I am happy that Hollywood is making movies aimed at the ‘senior”  market, not patronizing, but with humor and intelligence.

Wednesday, November 6, 2013

BOOK REVIEW: The Fortune Quilt

Ladies, I have just read my first book by Lani Diane Rich, but I assure you it will not be my last. THE FORTUNE QUILT had everything that makes for a fun read: a slightly mixed-up family, a confused heroine, a hunchbacked toad, a quilt that can foretell the future, and witty dialogue.

Carly McKay is the producer of a television program that features colorful, local people. Her assignment is simply to do an interview with a woman who makes unusual quilts, quilts that can foretell a person’s future.

Brandy, the maker of these beautiful works of art, gives Carly a quilt that had been created just for her, long before Carly and Brandy had ever met. Carly dismisses the whole idea of the psychic reading that Brandy does from the quilt  until parts of the reading start  to come true.

After losing her job, her family, and her best friend and blaming it all on the quilt, Carly rushes to the artist community where Brandy lives. The next thing she knows she has rented a cabin and is involved with the quirky residents of Bilby, Arizona.

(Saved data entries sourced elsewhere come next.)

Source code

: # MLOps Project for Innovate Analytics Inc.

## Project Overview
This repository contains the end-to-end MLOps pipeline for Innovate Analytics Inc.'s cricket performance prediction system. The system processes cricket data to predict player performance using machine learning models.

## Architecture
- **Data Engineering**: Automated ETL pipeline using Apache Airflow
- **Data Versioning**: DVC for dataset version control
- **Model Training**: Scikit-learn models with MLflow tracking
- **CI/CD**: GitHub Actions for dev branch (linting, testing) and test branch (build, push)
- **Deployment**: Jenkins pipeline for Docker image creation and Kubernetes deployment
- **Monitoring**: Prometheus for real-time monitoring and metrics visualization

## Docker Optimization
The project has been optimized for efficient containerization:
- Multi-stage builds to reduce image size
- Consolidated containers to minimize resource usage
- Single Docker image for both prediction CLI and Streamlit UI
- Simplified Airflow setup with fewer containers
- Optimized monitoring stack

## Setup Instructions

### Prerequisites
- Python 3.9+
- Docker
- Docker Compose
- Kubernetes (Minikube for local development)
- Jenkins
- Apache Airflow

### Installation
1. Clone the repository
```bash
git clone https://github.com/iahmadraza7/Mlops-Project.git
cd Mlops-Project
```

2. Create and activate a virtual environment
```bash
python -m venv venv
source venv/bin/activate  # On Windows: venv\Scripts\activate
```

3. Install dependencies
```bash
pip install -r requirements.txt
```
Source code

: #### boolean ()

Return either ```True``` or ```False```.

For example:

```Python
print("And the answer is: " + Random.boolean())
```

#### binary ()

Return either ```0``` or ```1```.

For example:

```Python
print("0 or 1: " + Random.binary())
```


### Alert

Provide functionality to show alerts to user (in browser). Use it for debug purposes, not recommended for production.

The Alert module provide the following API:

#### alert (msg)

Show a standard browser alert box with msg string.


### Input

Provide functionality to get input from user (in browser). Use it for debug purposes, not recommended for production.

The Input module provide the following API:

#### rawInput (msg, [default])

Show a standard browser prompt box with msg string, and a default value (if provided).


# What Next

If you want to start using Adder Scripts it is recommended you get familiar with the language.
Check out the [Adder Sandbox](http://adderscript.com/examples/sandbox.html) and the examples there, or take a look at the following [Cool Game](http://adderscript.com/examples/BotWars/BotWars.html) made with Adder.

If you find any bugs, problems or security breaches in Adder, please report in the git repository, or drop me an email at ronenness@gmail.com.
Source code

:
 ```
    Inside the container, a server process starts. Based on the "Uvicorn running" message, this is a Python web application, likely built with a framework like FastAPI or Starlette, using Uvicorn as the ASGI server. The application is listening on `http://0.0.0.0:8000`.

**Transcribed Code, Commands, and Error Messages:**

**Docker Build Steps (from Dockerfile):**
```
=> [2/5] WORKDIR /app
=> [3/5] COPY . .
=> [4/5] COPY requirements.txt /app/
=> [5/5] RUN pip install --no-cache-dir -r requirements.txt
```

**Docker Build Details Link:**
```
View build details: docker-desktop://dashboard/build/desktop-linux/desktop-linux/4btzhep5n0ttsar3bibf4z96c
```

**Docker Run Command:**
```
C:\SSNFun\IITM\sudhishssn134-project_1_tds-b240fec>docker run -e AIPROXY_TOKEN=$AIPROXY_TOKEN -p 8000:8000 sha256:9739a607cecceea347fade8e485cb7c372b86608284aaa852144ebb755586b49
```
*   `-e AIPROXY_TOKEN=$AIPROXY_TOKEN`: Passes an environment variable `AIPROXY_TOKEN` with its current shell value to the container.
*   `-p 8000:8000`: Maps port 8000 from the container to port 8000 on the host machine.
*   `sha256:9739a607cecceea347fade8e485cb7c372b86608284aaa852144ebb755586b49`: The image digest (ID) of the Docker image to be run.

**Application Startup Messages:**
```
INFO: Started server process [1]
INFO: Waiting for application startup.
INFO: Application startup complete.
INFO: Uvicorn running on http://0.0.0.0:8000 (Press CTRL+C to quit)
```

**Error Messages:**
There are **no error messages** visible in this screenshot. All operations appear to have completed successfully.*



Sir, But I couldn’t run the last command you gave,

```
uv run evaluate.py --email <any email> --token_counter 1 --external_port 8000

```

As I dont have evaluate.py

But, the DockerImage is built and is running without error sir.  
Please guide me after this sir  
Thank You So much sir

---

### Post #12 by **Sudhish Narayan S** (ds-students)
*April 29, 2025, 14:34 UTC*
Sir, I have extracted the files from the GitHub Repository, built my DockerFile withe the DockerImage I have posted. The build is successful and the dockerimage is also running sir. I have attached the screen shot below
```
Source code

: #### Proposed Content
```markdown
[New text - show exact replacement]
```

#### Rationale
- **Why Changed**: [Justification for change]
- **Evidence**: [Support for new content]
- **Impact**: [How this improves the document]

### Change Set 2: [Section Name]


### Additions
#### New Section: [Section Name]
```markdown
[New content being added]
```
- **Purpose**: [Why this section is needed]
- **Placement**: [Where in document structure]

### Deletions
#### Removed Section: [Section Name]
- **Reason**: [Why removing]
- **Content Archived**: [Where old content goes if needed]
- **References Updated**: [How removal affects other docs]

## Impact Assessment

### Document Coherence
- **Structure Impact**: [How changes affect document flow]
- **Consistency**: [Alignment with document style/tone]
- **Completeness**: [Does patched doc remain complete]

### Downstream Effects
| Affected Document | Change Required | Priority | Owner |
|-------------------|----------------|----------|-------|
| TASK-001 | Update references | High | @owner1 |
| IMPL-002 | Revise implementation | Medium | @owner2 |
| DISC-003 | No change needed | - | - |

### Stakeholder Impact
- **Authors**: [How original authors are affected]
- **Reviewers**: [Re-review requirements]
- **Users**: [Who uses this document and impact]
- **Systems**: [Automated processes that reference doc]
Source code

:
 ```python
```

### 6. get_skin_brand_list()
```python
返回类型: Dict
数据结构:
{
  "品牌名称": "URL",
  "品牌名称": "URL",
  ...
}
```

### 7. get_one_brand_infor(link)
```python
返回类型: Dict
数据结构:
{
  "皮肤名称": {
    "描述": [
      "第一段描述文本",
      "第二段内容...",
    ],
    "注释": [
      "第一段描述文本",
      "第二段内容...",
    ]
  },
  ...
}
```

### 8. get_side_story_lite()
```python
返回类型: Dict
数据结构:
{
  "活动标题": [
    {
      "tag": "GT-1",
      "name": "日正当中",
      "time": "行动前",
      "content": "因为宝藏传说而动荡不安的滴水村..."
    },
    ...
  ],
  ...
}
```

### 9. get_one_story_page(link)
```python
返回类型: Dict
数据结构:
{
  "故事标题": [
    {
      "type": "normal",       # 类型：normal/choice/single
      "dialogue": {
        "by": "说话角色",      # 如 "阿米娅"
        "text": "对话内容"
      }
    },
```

The characters in this book all shine. Carly’s family is a delight. The three daughters have been named for famous singers. Carly was an easy guess as was Ella, but the youngest insisted that she be called Five and you will agree with her reasons. I was even able to feel sympathy for the absent mother.

The residents of Bilby were all people that I wanted to know. Each was unique and likable, from the same sex couple and their precocious daughter to the transgender store owner and the artist who only has two words in his vocabulary...words that are not suitable for this review.

THE FORTUNE QUILTis the perfect book for one of these evening coming when you just want to grab a quilt of your own, a pot of ginger tea, curl up in front of a fireplace, and chuckle at another woman’s confused life. I am glad that I have other books by Lani Diane Rich to explore.